Remember your word to your servant, in which you have made me hope. This is my comfort in my affliction, that your promise gives me life. The insolent utterly deride me, but I do not turn away from your law. When I think of your rules from of old, I take comfort, O Lord. Hot indignation seizes me because of the wicked, who forsake your law. Your statutes have been my songs in the house of my sojourning. I remember your name in the night, O Lord, and keep your law. This blessing has fallen to me, that I have kept your precepts. (Ps. 119:49–56)
I am a very forgetful person. My wife can attest to that fact. If I don’t write a task or important piece of information down it’ll fly away, never making an imprint on my memory. I’ve determined to not forget things, though, and I engage this by being a scrupulous user of a to-do list. Nonetheless, it’s interesting to note the psalmist’s choice of words as he begins the seventh section of his masterwork. He implores his Lord to “Remember your word to your servant” (Ps. 119:49). It’s not like God can forget, so it’s not as if God won’t remember. God can’t forget. He can’t forget you or his promises to you. If you’re his child you are in his utmost care and part of his tenderest affection and attention.

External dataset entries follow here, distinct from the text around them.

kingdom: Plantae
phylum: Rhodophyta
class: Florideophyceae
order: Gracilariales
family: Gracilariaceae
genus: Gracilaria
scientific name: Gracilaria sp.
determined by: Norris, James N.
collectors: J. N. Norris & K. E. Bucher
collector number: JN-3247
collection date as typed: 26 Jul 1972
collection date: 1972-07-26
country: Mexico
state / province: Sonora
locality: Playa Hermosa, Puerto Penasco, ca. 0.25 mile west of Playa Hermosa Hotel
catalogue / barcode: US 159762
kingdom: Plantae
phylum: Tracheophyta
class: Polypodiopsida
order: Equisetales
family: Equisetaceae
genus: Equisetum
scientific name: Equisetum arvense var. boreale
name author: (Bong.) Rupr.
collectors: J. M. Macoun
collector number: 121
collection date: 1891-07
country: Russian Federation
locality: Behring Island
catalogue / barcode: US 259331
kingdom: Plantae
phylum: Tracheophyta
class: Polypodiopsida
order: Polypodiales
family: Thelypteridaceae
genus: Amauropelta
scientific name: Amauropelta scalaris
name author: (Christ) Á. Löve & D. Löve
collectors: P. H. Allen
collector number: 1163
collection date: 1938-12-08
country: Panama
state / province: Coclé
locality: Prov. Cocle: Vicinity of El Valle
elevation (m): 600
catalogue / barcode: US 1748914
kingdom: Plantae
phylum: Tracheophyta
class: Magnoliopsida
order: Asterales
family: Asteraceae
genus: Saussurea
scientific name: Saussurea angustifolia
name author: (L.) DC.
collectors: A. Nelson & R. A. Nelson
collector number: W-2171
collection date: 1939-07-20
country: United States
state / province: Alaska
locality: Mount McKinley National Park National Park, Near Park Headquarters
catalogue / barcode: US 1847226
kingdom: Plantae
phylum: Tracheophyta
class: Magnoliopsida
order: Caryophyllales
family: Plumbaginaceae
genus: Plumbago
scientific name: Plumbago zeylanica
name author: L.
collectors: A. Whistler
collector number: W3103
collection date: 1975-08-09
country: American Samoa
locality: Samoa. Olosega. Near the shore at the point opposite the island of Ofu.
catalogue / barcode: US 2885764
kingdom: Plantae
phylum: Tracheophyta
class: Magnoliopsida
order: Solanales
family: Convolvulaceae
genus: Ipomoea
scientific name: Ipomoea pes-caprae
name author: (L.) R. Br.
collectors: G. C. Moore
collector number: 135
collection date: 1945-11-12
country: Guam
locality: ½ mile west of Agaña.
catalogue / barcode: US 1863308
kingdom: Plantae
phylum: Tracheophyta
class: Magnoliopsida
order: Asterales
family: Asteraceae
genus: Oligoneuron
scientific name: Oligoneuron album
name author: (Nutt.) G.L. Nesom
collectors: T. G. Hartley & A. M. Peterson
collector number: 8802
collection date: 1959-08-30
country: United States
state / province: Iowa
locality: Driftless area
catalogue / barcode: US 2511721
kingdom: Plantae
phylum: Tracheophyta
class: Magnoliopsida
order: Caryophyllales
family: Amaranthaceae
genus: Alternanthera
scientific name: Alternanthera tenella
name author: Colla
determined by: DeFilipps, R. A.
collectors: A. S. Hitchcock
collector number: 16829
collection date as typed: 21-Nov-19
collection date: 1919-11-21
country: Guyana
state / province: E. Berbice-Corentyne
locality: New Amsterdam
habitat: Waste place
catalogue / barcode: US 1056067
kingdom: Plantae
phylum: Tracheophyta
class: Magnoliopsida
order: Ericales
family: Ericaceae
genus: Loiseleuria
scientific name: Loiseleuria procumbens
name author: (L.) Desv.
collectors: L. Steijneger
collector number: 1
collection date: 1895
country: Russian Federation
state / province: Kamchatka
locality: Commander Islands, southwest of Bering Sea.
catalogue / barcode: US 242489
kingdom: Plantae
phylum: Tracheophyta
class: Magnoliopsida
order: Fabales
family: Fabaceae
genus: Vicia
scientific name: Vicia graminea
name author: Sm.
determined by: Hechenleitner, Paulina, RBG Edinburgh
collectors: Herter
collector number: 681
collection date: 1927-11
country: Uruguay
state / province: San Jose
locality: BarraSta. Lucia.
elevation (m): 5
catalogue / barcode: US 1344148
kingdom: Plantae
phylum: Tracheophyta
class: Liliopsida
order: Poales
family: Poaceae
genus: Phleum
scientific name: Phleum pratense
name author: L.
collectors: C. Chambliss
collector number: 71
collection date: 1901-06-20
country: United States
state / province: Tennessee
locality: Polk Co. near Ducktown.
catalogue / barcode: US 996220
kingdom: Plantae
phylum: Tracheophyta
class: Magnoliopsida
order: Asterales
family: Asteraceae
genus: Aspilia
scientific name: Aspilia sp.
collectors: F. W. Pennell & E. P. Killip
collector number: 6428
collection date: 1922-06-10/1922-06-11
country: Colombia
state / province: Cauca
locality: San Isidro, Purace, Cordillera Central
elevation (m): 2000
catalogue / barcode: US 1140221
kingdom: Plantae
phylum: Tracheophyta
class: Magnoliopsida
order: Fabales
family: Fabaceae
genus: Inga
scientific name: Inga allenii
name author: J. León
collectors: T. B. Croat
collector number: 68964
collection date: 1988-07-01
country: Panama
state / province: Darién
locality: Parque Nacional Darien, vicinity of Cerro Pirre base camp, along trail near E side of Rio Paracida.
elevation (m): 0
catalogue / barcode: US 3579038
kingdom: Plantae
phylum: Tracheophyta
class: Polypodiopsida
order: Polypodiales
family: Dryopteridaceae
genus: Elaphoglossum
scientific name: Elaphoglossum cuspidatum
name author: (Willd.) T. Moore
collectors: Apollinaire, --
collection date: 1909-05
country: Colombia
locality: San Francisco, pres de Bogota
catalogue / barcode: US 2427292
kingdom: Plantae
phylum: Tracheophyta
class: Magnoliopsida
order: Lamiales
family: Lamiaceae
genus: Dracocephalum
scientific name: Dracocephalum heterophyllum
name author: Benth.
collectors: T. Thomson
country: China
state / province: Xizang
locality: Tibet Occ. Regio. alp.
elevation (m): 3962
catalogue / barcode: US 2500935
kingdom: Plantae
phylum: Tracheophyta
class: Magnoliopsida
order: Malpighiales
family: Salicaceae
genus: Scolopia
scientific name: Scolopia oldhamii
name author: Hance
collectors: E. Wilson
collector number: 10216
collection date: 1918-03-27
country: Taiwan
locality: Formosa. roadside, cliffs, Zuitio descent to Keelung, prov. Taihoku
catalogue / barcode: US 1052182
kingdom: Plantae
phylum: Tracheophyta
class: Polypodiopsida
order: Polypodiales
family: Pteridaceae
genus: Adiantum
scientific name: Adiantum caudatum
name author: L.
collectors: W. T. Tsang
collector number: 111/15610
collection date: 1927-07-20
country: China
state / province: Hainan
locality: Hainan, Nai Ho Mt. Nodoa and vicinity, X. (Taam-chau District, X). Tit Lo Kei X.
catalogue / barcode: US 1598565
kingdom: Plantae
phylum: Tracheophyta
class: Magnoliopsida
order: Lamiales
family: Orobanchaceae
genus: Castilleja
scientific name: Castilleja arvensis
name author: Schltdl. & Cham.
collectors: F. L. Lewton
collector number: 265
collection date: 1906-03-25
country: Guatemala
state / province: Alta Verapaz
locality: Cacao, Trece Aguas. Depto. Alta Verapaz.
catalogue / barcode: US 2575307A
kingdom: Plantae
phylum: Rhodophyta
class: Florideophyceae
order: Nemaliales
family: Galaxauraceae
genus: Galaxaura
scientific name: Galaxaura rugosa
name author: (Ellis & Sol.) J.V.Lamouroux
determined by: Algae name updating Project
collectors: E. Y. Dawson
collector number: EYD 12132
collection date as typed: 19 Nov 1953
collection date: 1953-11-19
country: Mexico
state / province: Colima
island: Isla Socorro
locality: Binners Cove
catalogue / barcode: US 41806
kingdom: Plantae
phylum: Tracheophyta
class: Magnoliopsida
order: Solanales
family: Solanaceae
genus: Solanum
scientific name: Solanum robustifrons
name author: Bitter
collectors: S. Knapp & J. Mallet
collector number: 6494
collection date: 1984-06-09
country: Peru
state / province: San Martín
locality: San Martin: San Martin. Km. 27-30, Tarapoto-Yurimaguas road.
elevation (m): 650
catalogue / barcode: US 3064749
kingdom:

God cares for his own and won’t forget all that he’s vowed to do for, with, and through them. But likewise, God chooses to not remember. God is omniscient; he knows everything at all times — past, present, and future. This is why it’s beautiful throughout Scripture when the Lord declares that he won’t remember your sins anymore. He chooses not to. Because of the blood-bought pardon of his Son, Jesus Christ, God chooses to forget the sins of those who put their faith in him. “Behold, it was for my welfare that I had great bitterness; but in love, you have delivered my life from the pit of destruction, for you have cast all my sins behind your back” (Isa. 38:17). “I, I am he who blots out your transgressions for my own sake, and I will not remember your sins” (Isa. 43:25). “For as high as the heavens are above the earth, so great is his steadfast love toward those who fear him; as far as the east is from the west, so far does he remove our transgressions from us” (Ps. 103:11–12). “He will again have compassion on us; he will tread our iniquities underfoot. You will cast all our sins into the depths of the sea” (Micah 7:19).
All this God does because he remembers you, your plight, your desperation, and he so longs to be glorified and have his name be magnified by his masterpieces that he sends his Son to forever wipe away your sin. I like how Robert Capon puts it when he says, “Jesus takes all the badness down into the forgettery of his death and offers to the Father only what is held in the memory of his resurrection.” All your sins have been thrown into the “forgettery” of the cross. And now God sees the righteousness of his Son and not the filthiness of your past. It’s this truth that the psalmist is imploring God to “remember.” Remember in the sense that he’s urging the Lord to assure him of this once again. He longs for the fulfillment of the divine promise. This word of perfect pardon and full and free forgiveness is that which the psalmist hopes in, and as determined and resolute as he is, even he forgets, even he needs reassurance of God’s Surety. All his trust is laid upon the veracity of this Word. His plea is for God to awaken his spirit and enliven his faith.
The psalmist knows that all he has is gifted to him by the Word. All his joy comes from living the Word. All his hope comes from knowing the Word. All his love comes from being in the Word. All his life comes from the Living Word. It’s this life-giving Word of Grace that the psalmist here cries unto the Father for reassurance and solace. The psalmist’s hope in affliction arises solely out of God’s Word. His resolution is to be true to God and his precepts. He vows, “I do not turn away from your law” (Ps. 119:51). Even in the midst of derision and dissension, we can be bolstered by the Word of God to remain constant.
This determination is not a manifestation of anything internal but only because of our all-loving, all-knowing God who sees and knows everything about us. What he puts away is gone forever. You can hope in the Word of God because it promises and assures you of absolution, a full justification. and free forgiveness that’s possible because of what Jesus has done. Capon says elsewhere:
[God] does not so much deal with our derelictions as he does drop them down the black hole of Jesus’ death. He forgets our sins in the darkness of the tomb. He remembers our iniquities no more in the oblivion of Jesus’ expiration. He finds us, in short, in the desert of death, not in the garden of improvement; and in the power of Jesus’ resurrection, he puts us on his shoulders rejoicing and brings us home. (39)
Remember this Word. Remember this forgiveness. And in calamity and chaos, you’ll be grounded in the truth that God holds nothing against you, rather, he’s for you.
Works cited:
Robert Capon, The Parables of Grace (Grand Rapids, MI: Eerdmans, 1996).